The season’s freeze has locked the waterfall,
its wavering fluid, into a cold permanence.
Last arcs of free spray, crystallized
in mid-air, are scattered among the stones.
Here is a preserved droplet, a Victorian stopper,
which will not melt for months. Water is held,
as these lines hold under the bite of words.
The wind is the one sound, hissing
into the crevice over the quiet ice.

For seventy hardening seasons I’ve watched
the stopping of waterfalls.

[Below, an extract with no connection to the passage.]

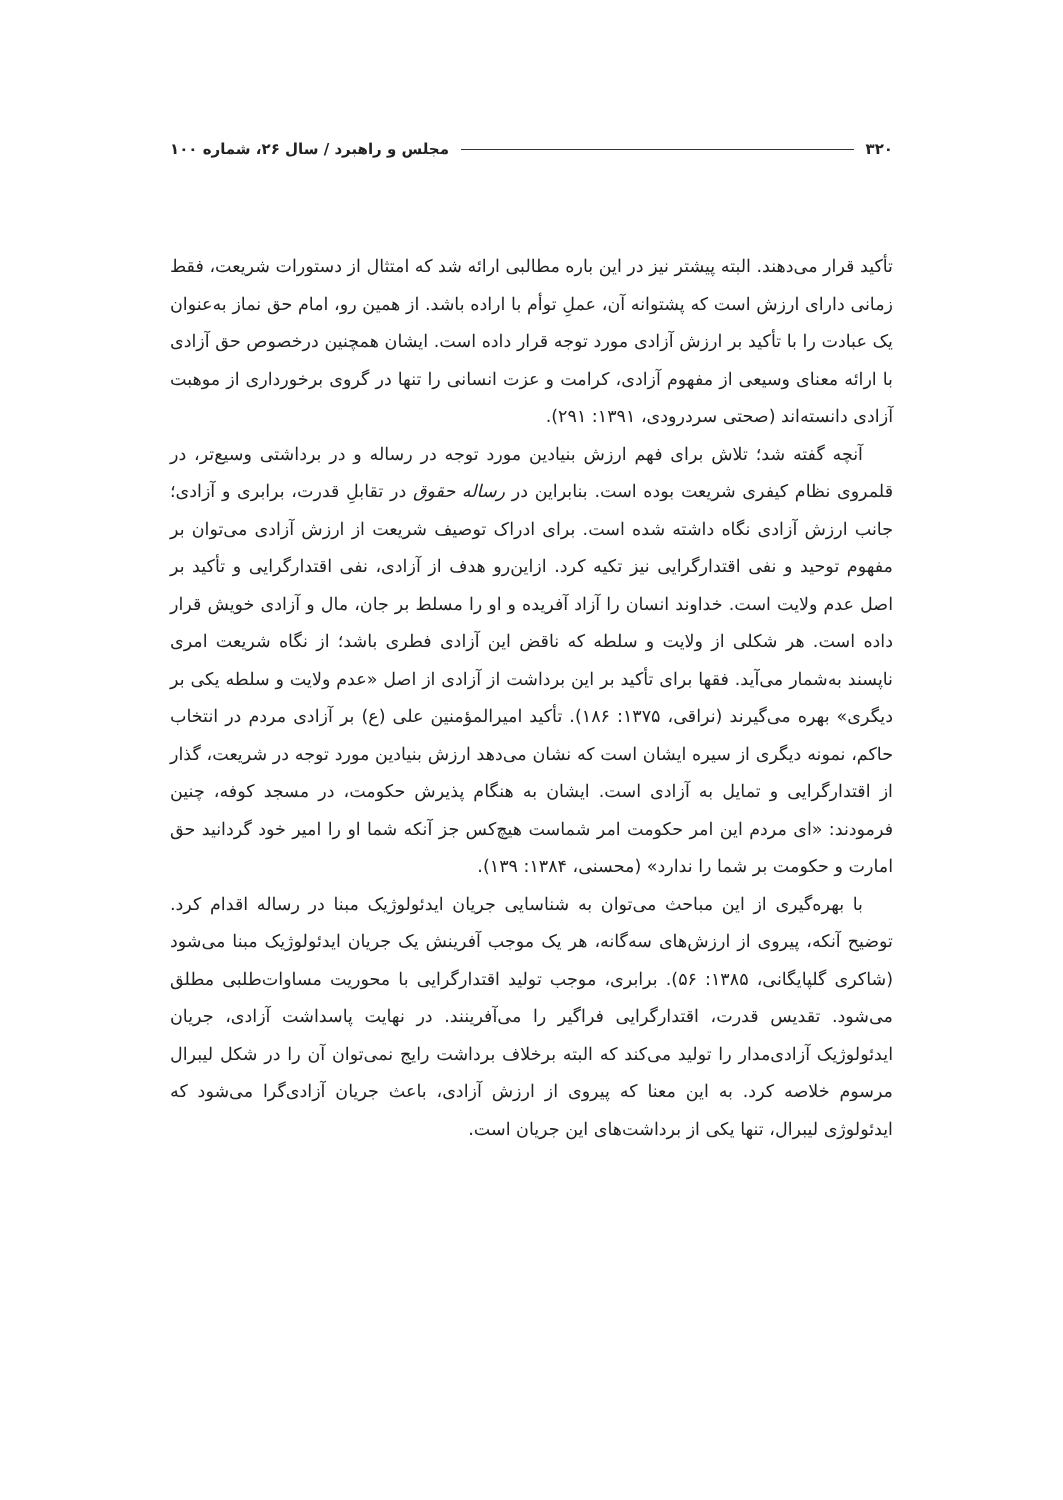۳۲۰ مجلس و راهبرد / سال ۲۶، شماره ۱۰۰
تأکید قرار می‌دهند. البته پیشتر نیز در این باره مطالبی ارائه شد که امتثال از دستورات شریعت، فقط زمانی دارای ارزش است که پشتوانه آن، عملِ توأم با اراده باشد. از همین رو، امام حق نماز به‌عنوان یک عبادت را با تأکید بر ارزش آزادی مورد توجه قرار داده است. ایشان همچنین درخصوص حق آزادی با ارائه معنای وسیعی از مفهوم آزادی، کرامت و عزت انسانی را تنها در گروی برخورداری از موهبت آزادی دانسته‌اند (صحتی سردرودی، ۱۳۹۱: ۲۹۱).
آنچه گفته شد؛ تلاش برای فهم ارزش بنیادین مورد توجه در رساله و در برداشتی وسیع‌تر، در قلمروی نظام کیفری شریعت بوده است. بنابراین در رساله حقوق در تقابلِ قدرت، برابری و آزادی؛ جانب ارزش آزادی نگاه داشته شده است. برای ادراک توصیف شریعت از ارزش آزادی می‌توان بر مفهوم توحید و نفی اقتدارگرایی نیز تکیه کرد. ازاین‌رو هدف از آزادی، نفی اقتدارگرایی و تأکید بر اصل عدم ولایت است. خداوند انسان را آزاد آفریده و او را مسلط بر جان، مال و آزادی خویش قرار داده است. هر شکلی از ولایت و سلطه که ناقض این آزادی فطری باشد؛ از نگاه شریعت امری ناپسند به‌شمار می‌آید. فقها برای تأکید بر این برداشت از آزادی از اصل «عدم ولایت و سلطه یکی بر دیگری» بهره می‌گیرند (نراقی، ۱۳۷۵: ۱۸۶). تأکید امیرالمؤمنین علی (ع) بر آزادی مردم در انتخاب حاکم، نمونه دیگری از سیره ایشان است که نشان می‌دهد ارزش بنیادین مورد توجه در شریعت، گذار از اقتدارگرایی و تمایل به آزادی است. ایشان به هنگام پذیرش حکومت، در مسجد کوفه، چنین فرمودند: «ای مردم این امر حکومت امر شماست هیچ‌کس جز آنکه شما او را امیر خود گردانید حق امارت و حکومت بر شما را ندارد» (محسنی، ۱۳۸۴: ۱۳۹).
با بهره‌گیری از این مباحث می‌توان به شناسایی جریان ایدئولوژیک مبنا در رساله اقدام کرد. توضیح آنکه، پیروی از ارزش‌های سه‌گانه، هر یک موجب آفرینش یک جریان ایدئولوژیک مبنا می‌شود (شاکری گلپایگانی، ۱۳۸۵: ۵۶). برابری، موجب تولید اقتدارگرایی با محوریت مساوات‌طلبی مطلق می‌شود. تقدیس قدرت، اقتدارگرایی فراگیر را می‌آفرینند. در نهایت پاسداشت آزادی، جریان ایدئولوژیک آزادی‌مدار را تولید می‌کند که البته برخلاف برداشت رایج نمی‌توان آن را در شکل لیبرال مرسوم خلاصه کرد. به این معنا که پیروی از ارزش آزادی، باعث جریان آزادی‌گرا می‌شود که ایدئولوژی لیبرال، تنها یکی از برداشت‌های این جریان است.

Some of the time
I knew and perhaps understood how water
changed in winter, what happened to molecules,
how the structures of elements could petrify
in a night from bounding liquid to
an obdurate smoothness. Not any longer.
All that’s confusing now. I am content
to watch the world turn cold with its old grace.

Soon younger men will come, active, dressed
against ice, with crampons and pitons, coils
of nylon rope, looking up quite differently
from the river bed. They’ll wear their red
windproofs on the pallor of the ice,
search for fingerhold and toehold, secure
their spiked boots, begin to climb.
It’s grim work. At first one sees them progress
with a quick elegance, straight up, few overhangs.

But soon they must steady, take the ice axe
from its holster, with brisk hacks
of the blade cut steps out of the sliding
fall, blocks of cold spoil dropping
to the valley floor, skittering down.
They’ll pull themselves up to the line
of sky above them, the canyon’s edge.
What then? No axe will chop footholds
in that thin air. They won’t fly, I can tell them.